AGF Funds Inc. has received an exemption from the mutual fund self-dealing prohibitions and from reporting requirements to allow implementation of fund mergers.
The proposed fund mergers will result in the continuing corporate mutual fund becoming the sole holder of all units of the merging trust fund until the trust fund can be wound up in a tax-efficient manner.
The Ontario Securities Commission received an application from AGF as manager of AGF European Growth Class and AGF U.S. Value Class, seeking relief from various restrictions relating to the funds’ holdings in the Global Strategy Europe Plus Fund and Global Strategy U.S. Equity Fund.
AGF proposed the merger of Global Strategy Europe Plus Fund into AGF European Growth Class and of Global Strategy U.S. Equity Fund into AGF U.S. Value Class.
The mergers were approved at unitholder meetings on May 15. The mergers will be implemented by giving the GS funds’ unitholders the opportunity on December 15, to either exchange their units for shares in the AGF funds, or for cash.
Without the exemption, each AGF Fund would be required to divest itself of the units of the corresponding GS fund acquired in the mergers.
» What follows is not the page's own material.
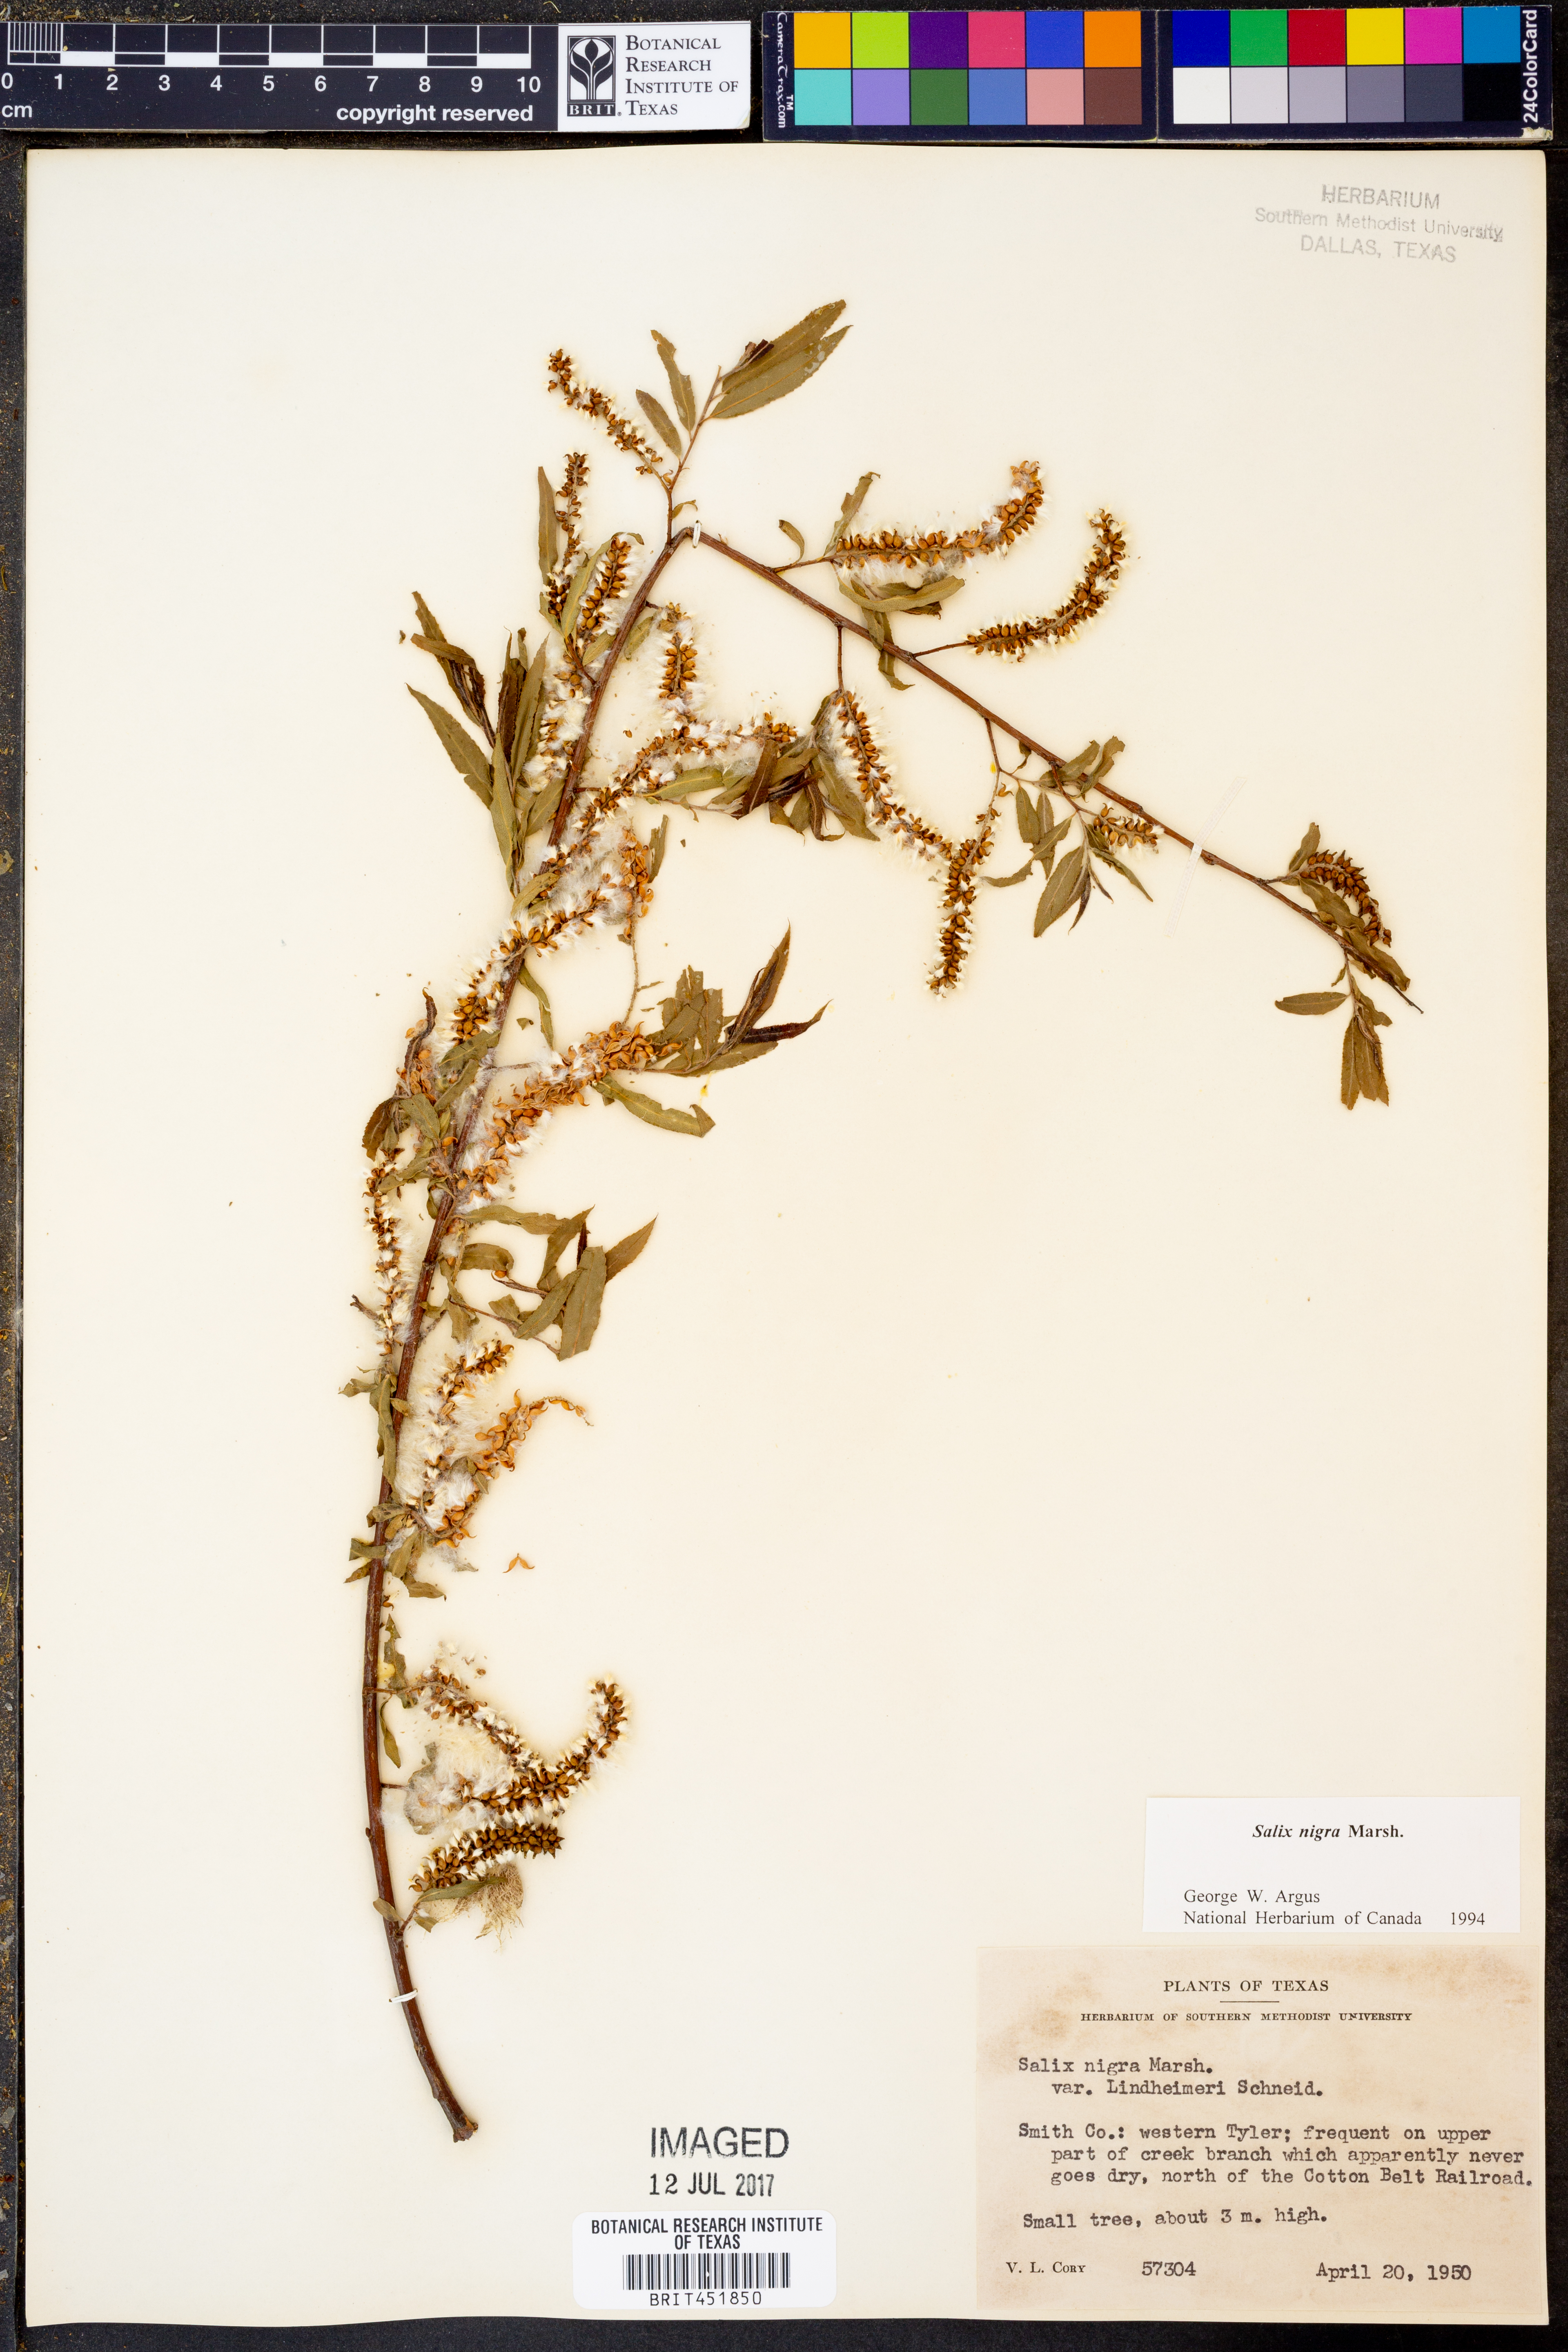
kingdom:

Also, AGF would be required to file a report on every purchase or sale of securities of the GS funds by the AGF funds.
The OSC granted relief, as long as:
- the investment by the AGF funds in the GS funds is compatible with the fundamental investment objectives of the AGF funds;
- the simplified prospectus of the funds discloses details of the mergers;
- there are compatible dates for the calculation of the net asset value of both groups of the funds for the purpose of the issue and redemption of securities;
- no sales charges are payable by the AGF funds; and
- no redemption fees or other charges are charged by the GS funds.